──────── Study material

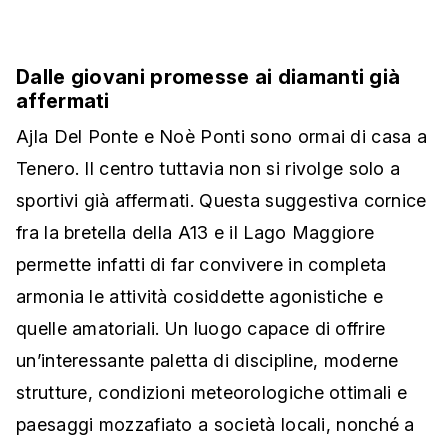
Dalle giovani promesse ai diamanti già
affermati
Ajla Del Ponte e Noè Ponti sono ormai di casa a
Tenero. Il centro tuttavia non si rivolge solo a
sportivi già affermati. Questa suggestiva cornice
fra la bretella della A13 e il Lago Maggiore
permette infatti di far convivere in completa
armonia le attività cosiddette agonistiche e
quelle amatoriali. Un luogo capace di offrire
un’interessante paletta di discipline, moderne
strutture, condizioni meteorologiche ottimali e
paesaggi mozzafiato a società locali, nonché a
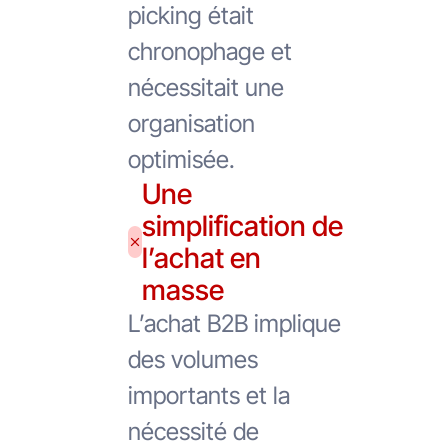
picking était
chronophage et
nécessitait une
organisation
optimisée.
Une
simplification de
l’achat en
masse
L’achat B2B implique
des volumes
importants et la
nécessité de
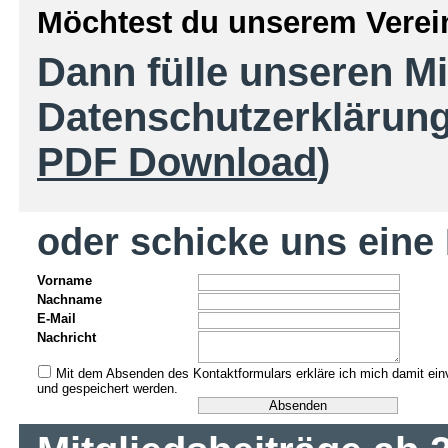
Möchtest du unserem Verein
Dann fülle unseren Mi
Datenschutzerklärung
PDF Download
)
oder schicke uns eine 
Vorname
Nachname
E-Mail
Nachricht
Mit dem Absenden des Kontaktformulars erkläre ich mich damit ein
und gespeichert werden.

────────────────

*Problem requirements*.
Copy each entry exactly as written. Images should not appear in the copy.

*Reply*.
Dalle giovani promesse ai diamanti già
affermati
Ajla Del Ponte e Noè Ponti sono ormai di casa a
Tenero. Il centro tuttavia non si rivolge solo a
sportivi già affermati. Questa suggestiva cornice
fra la bretella della A13 e il Lago Maggiore
permette infatti di far convivere in completa
armonia le attività cosiddette agonistiche e
quelle amatoriali. Un luogo capace di offrire
un’interessante paletta di discipline, moderne
strutture, condizioni meteorologiche ottimali e
paesaggi mozzafiato a società locali, nonché a
picking était
chronophage et
nécessitait une
organisation
optimisée.
Une
simplification de
l’achat en
masse
L’achat B2B implique
des volumes
importants et la
nécessité de
Möchtest du unserem Verein
Dann fülle unseren Mi
Datenschutzerklärung
PDF Download
)
oder schicke uns eine 
Vorname
Nachname
E-Mail
Nachricht
Mit dem Absenden des Kontaktformulars erkläre ich mich damit ein
und gespeichert werden.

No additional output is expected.